Exercise details.
Exclude all pictures from your copy of the data below, which should otherwise match exactly.

Information shown.
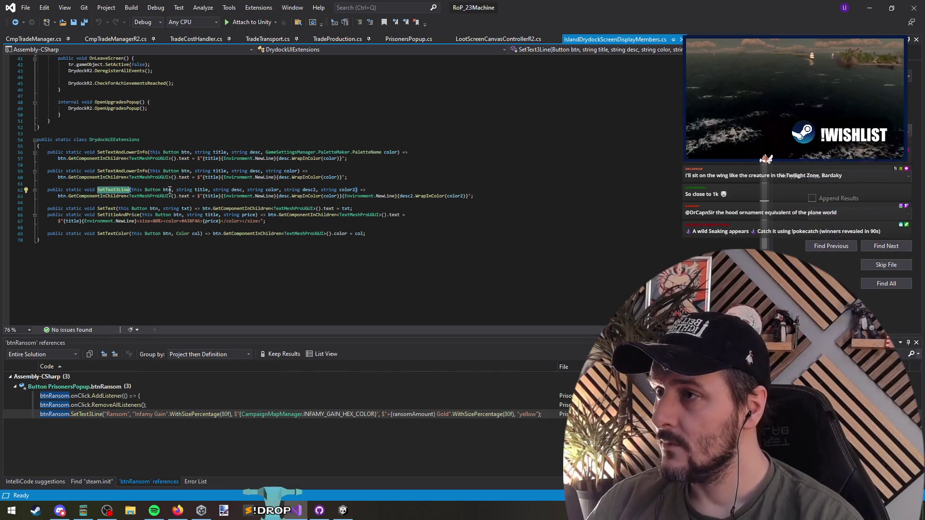
Duplicate the SetText3Line definition directly below itself
{"action": "key", "text": "Home"}
{"action": "key", "text": "shift+Down"}
{"action": "key", "text": "shift+Down"}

Your solution.
Duplicate the SetText3Line definition directly below itself
{"action": "key", "text": "Home"}
{"action": "key", "text": "shift+Down"}
{"action": "key", "text": "shift+Down"}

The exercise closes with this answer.